What we view today as a gimmick, a toy, something for the geek in us, may after all soon be offering us something lifesaving that was developed in a life taking world.
The $38 tablet
It’s not the potential price that matters, but the opportunities that such low price, ubiquitous technology can deliver.
The UbiSlate 7Ci will be priced for the US market at just $37.99. It will not have the sophistication of the more expensive tablets, nor the brand ticket price of others, but it could start to significantly change our storage, processing and network processes in ways the others only talk about. It will have sufficient internally to, send emails, browse the internet, check Facebook, and play simple games. Others will follow which may be a tad more sophisticated, have a higher spec, but all will now compete on a low ticket, commodity price point.
These tablets can enable one tablet per child, one tablet per worker, one tablet for all. This not only offers so much to developing countries, but also to the developed ones too. It could change culture from a local file ownership and manipulation to explode cloud computing to all. The potential benefits to education, community services and the workplace are obvious and huge and it is not hard to see the knock on impact on all mobile technology.
The growth of connected stuff
I am grateful to my good friend a futurist, Ray Hammond, for pointing out that research group, Gartner claim that the Internet of Things (IoT), which excludes PCs, tablets and smartphones and is the network of physical objects that contain embedded technology to communicate and sense or interact with their internal states or the external environment, will grow to 26 billion units installed in 2020 . This will represent nearly a 30-fold increase from 0.9 billion in 2009.
Gartner also claim that this will generate revenues exceeding $300 billion in 2020 and $1.9 trillion in global economic value-add through sales into diverse end markets.
We were all shocked by the BBC documentary on the working performance target driven picking within Amazon warehouses in the UK. For those with a logistics background it was less ‘pick by light’ and more ‘pick in the dark’.

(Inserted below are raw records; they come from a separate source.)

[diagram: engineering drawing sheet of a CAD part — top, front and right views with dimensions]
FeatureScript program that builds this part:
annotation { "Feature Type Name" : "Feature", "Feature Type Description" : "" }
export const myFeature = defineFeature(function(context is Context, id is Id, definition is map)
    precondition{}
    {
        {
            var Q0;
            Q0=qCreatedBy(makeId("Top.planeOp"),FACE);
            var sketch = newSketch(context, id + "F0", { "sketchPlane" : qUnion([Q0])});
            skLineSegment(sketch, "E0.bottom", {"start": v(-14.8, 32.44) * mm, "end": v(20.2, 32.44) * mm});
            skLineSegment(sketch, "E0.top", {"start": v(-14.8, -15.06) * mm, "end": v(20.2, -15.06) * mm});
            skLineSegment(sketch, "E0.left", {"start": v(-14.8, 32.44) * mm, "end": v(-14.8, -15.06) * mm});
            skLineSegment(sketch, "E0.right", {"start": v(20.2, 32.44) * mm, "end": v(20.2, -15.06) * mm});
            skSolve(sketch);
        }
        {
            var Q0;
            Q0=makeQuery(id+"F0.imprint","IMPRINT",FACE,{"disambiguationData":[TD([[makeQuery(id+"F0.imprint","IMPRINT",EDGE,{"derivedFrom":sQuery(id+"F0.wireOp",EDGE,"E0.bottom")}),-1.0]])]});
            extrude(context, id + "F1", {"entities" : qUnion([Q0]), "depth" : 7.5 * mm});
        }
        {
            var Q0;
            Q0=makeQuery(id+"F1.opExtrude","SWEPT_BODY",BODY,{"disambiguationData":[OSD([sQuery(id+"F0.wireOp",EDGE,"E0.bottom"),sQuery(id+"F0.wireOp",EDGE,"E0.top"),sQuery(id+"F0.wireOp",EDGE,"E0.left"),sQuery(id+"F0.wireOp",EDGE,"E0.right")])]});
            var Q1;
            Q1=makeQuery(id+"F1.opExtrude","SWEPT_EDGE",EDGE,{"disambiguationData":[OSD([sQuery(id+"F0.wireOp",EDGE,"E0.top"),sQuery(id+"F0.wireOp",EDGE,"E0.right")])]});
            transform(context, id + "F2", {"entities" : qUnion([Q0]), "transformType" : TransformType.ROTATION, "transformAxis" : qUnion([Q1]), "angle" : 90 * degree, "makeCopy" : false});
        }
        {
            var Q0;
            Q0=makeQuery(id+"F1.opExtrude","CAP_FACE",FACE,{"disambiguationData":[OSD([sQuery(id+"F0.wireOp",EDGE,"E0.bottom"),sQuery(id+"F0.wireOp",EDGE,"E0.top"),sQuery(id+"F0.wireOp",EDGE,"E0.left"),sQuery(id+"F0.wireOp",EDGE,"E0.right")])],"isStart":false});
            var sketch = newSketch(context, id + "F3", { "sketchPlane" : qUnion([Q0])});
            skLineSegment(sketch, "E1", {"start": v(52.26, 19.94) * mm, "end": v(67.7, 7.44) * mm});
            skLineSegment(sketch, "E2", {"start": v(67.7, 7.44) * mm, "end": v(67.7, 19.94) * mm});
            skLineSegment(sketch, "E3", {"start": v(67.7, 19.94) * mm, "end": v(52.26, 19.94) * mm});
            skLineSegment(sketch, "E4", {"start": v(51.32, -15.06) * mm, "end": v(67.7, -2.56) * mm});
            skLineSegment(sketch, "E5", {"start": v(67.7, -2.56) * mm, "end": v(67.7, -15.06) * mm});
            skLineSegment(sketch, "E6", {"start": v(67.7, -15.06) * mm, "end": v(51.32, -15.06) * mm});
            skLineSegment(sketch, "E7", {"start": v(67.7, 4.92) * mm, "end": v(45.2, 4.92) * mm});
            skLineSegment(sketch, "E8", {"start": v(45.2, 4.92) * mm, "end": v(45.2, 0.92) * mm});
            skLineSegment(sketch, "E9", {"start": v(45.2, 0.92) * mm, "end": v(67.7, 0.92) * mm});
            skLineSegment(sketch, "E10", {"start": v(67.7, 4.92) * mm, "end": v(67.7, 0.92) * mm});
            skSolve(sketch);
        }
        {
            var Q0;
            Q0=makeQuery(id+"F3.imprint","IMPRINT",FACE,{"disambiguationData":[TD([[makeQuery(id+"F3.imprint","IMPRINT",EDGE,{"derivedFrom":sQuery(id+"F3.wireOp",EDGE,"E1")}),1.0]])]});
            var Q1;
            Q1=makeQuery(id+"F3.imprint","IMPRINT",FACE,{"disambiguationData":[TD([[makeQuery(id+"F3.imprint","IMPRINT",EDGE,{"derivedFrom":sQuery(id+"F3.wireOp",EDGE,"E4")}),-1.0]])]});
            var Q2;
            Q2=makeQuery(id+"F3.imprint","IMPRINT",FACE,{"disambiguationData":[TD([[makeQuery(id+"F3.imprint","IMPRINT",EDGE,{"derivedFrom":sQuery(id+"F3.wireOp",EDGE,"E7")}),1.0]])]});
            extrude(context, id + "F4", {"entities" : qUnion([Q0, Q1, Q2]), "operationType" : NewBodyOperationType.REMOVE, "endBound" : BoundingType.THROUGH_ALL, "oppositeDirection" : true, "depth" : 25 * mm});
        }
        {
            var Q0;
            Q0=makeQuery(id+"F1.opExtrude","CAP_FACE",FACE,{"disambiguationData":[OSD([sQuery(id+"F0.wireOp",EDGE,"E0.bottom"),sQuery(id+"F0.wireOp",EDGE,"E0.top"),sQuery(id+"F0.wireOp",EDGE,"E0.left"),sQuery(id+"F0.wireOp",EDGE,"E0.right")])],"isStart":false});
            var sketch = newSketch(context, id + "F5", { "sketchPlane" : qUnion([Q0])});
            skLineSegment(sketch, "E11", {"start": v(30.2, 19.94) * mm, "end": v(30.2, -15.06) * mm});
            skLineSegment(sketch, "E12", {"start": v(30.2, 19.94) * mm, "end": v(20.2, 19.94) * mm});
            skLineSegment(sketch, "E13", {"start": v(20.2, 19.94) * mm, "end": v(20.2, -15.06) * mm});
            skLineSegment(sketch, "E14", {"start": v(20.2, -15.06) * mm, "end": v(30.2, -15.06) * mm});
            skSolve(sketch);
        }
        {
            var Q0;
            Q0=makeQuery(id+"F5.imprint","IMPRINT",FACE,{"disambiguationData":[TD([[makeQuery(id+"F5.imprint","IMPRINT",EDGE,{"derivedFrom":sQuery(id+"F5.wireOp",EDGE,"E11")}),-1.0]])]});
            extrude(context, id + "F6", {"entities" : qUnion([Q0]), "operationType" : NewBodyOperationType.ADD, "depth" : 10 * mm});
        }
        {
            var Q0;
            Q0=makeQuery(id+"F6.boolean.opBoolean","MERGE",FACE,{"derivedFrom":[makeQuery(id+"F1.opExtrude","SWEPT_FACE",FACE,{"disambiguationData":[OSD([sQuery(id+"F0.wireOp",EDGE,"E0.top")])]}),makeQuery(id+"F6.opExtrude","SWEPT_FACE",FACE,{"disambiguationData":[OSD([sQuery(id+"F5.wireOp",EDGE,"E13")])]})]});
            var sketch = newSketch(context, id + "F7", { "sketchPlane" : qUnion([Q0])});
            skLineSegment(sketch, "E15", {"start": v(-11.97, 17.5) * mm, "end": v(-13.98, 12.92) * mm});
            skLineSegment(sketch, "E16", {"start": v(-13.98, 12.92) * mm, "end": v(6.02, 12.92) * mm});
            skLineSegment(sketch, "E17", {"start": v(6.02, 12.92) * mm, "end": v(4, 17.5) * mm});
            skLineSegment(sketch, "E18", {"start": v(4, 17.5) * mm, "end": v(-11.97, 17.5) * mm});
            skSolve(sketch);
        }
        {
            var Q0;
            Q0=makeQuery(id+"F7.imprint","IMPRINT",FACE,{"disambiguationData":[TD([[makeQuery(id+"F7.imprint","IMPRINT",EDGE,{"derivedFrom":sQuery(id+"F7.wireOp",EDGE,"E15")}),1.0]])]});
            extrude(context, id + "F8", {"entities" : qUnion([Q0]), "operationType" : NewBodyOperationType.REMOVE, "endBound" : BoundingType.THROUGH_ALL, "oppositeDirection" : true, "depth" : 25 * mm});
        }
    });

But thanks again to Ray Hammond, we learn that Amazon has quietly deployed 1,400 robots in its US warehouse distribution system. The technology comes from a Kiva Systems Inc., a company it bought last year. They claim that the technology could reduce fulfilment costs by some 20% to 40%, which not only raises the bar for others, but also demonstrates that it may not just be down to offering the range and service, but also operating to exploit the economics of scale.
Google has just aquired Boston Dynamics a military robotics company.
So what does all this mean to publishing?
First, we must recognise that the age of the cloud is here and its impact on all things digital is only going to grow. With cheap tablets that are basically cloud based you have to have cloud based services that are streaming and on demand and maybe subscription based, and less of the old download and licenced model.
Second, closed communities with cloud access for all, such as education, will need online solutions and platforms. The device doesn’t matter anymore, it’s what is at the end of the connection that does.
Third, the content has to be re-thought and merely pouring physical content into digital containers is not a wise way forward.
Four, the economics of scale and scope will radically change if Amazon successfully deploys robotics for physical goods and few will be able to match those new economics. They also may not be happy to subsidise the rest of the market.
Tomorrow’s winners might just be those with the right investment in technology, robots and of course the delivery drones.